About uS…

Colin Ruel is a self-taught artist from the fishing village of Menemsha on the island of Martha's Vineyard. He can trace his family’s Island roots back to the settling of the island. Nettie Kent Ruel is a jeweler and the daughter of the painter Doug Kent and Lesley Eaton. Nettie was born and raised in West Tisbury. Nettie and Colin met on the Island in 2008 and married in Menemsha in 2014. They have two boys Razmus and Wyld.

Colin is an avid fisherman and lover of the sea and natural world and his work reflects this. His work has evolved over the years from concert posters to geometric sigils, flowing shapes and color gradients to his current ethereal landscapes with stark narratives and aurastic portraits. He uses animals, people and objects as totems and symbols set amidst flowing loose color to carry the narrative in his vignette like paintings, Also prevalent in his work is his relationship to his island forbearers in particular his grandfather commercial fisherman Captain James D. Morgan who was a notable folk artist featured prevelantly in the Martha’s Vineyard Museum and whose exploits and stories helped form a kind of personal mythology for Colin.

Born and raised on the island of Martha’s Vineyard, Nettie Kent’s playground was the beach. Raised by a painter and a librarian, Kent’s bohemian upbringing nurtured her creative spirit and abilities, she could hold a paint brush before she could talk, swim before she could walk. Her free spirit eventually brought her to Hampshire College where she earned a degree in Fine Arts.During college Nettie traveled to Mexico to study mural painting and pottery, and Italy to learn fresco painting techniques.

Nettie made the move to New York City after graduation in 2002 to pursue her love of art. After 6 years working various freelance public art jobs and teaching art in schools Nettie came home to the Island to recharge and access her new found love of jewelry making. While working as a painter Nettie found herself moving beyond the two dimensional drawn towards an interest in metal work and sculpture. Untrained in metal smithing she sought out apprenticeships with leading jewelers in New York, and a love for handcrafted objects with stories to tell along with some self described ‘trial and error’ all combined in a perfect storm to inspire Nettie to start her own line in 2010 when she and Colin moved to Brooklyn together.

Colin and Nettie left the island and moved to Brooklyn in 2010 to pursue their art.

Colin found work as an artist assistant for the artist Holton Rower and on restoring some of Rowers grandfather, Alexander Calder’s work. He then worked as an art fabricated and restorer at alchemy paintworks, working on restoring and fabricating the sculptures of artists like Sol LeWitt, Anish Kapoor, Urs Fischer, Dan Colen and Takashi Murakami.

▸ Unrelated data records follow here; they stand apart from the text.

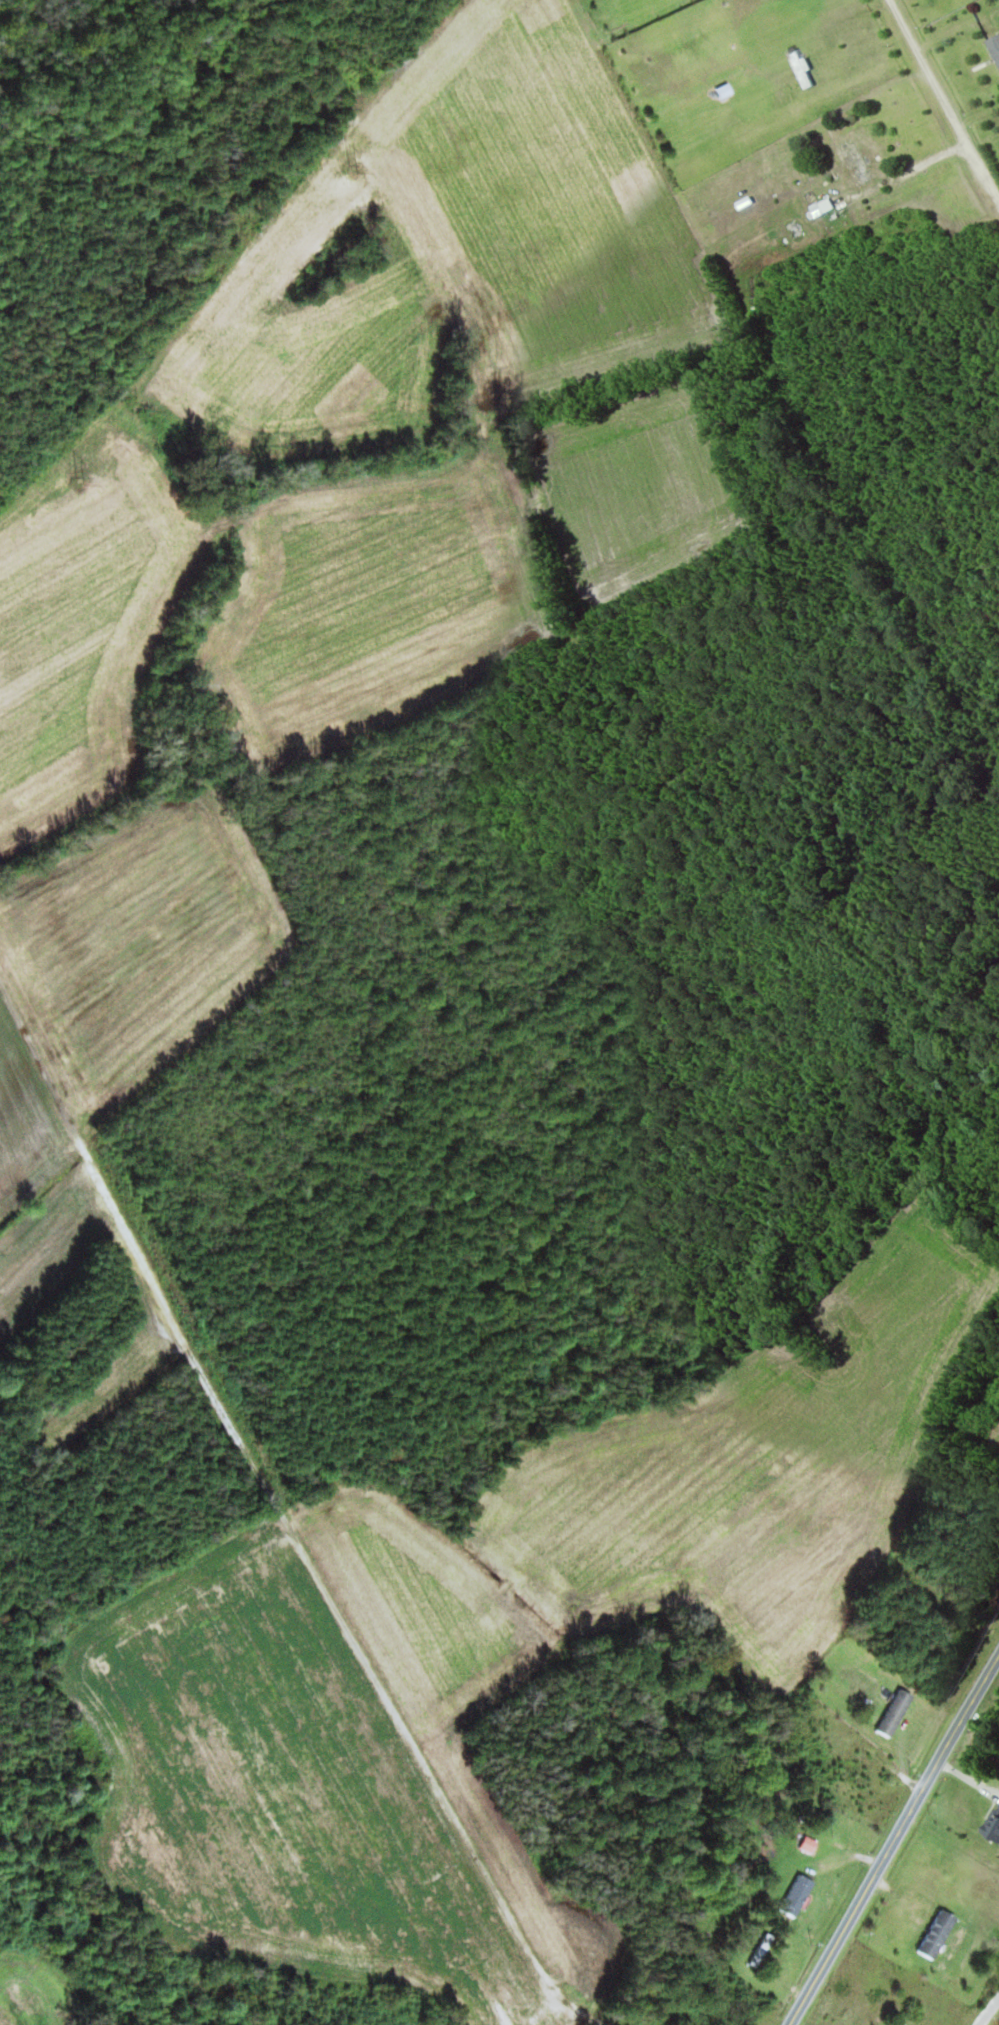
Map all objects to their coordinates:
building: (622, 16)
building: (993, 52)
building: (797, 71)
road: (941, 105)
building: (848, 164)
power tower: (357, 171)
power tower: (84, 481)
building: (899, 1713)
building: (811, 1715)
building: (864, 1769)
building: (996, 1830)
road: (895, 1842)
building: (800, 1895)
building: (942, 1934)
road: (988, 2010)
building: (450, 2017)

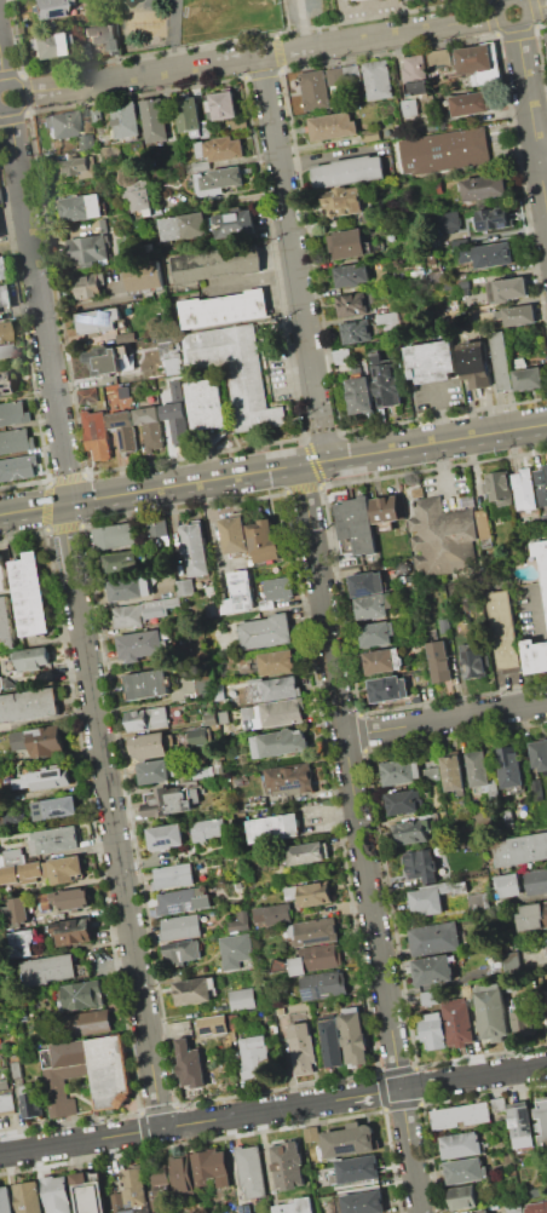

Nettie Kent has earned a cult following and loyal clientele that appreciates her organic forms, unique designs and her ethical approach to jewelry making that emphasizes sustainable design and sourcing recycled materials.

Nettie works with abandon - sketches give way to carving where she “just lets it happen” finding the piece as it unfolds itself from the wax she carves. Working texture into her designs, Kent says, “the process brings me back to my roots as a painter.”

Nettie continues to be inspired by her years in a Brooklyn as well as her year round life on Martha’s Vineyard. From lapis and gold necklaces to silver and brass cuffs, her beautiful inspired pieces seamlessly juxtaposes the two world she inhabits, the urban and the seashore.

Nettie and Colin returned to the island full time in 2016 to have and raise their first son Razmus and to be back amongst family and nature. Colin showed at The Field Gallery and Granary gallery for 6 years until 2019 when they took over what had been his Great Grandfather Clarence's garage for his Model-A ford. Later in the 1970s it was taken over by Colins Grandmother Roberta Morgan as The Harbor Craft Shop. Roberta sold her crafts dresses and beach plum Jelly along with the her husbands intricately carved weathervanes and the collaborative paintings that James would draw and Roberta would paint. Roberta decided to retire from the shop in 2019 at 90. Colin and Nettie decided to turn it into The Ruel Gallery featuring Colins paintings Netties jewelry and Robertas beach plum jelly Roberta stops by most days and sits on the porch to chat.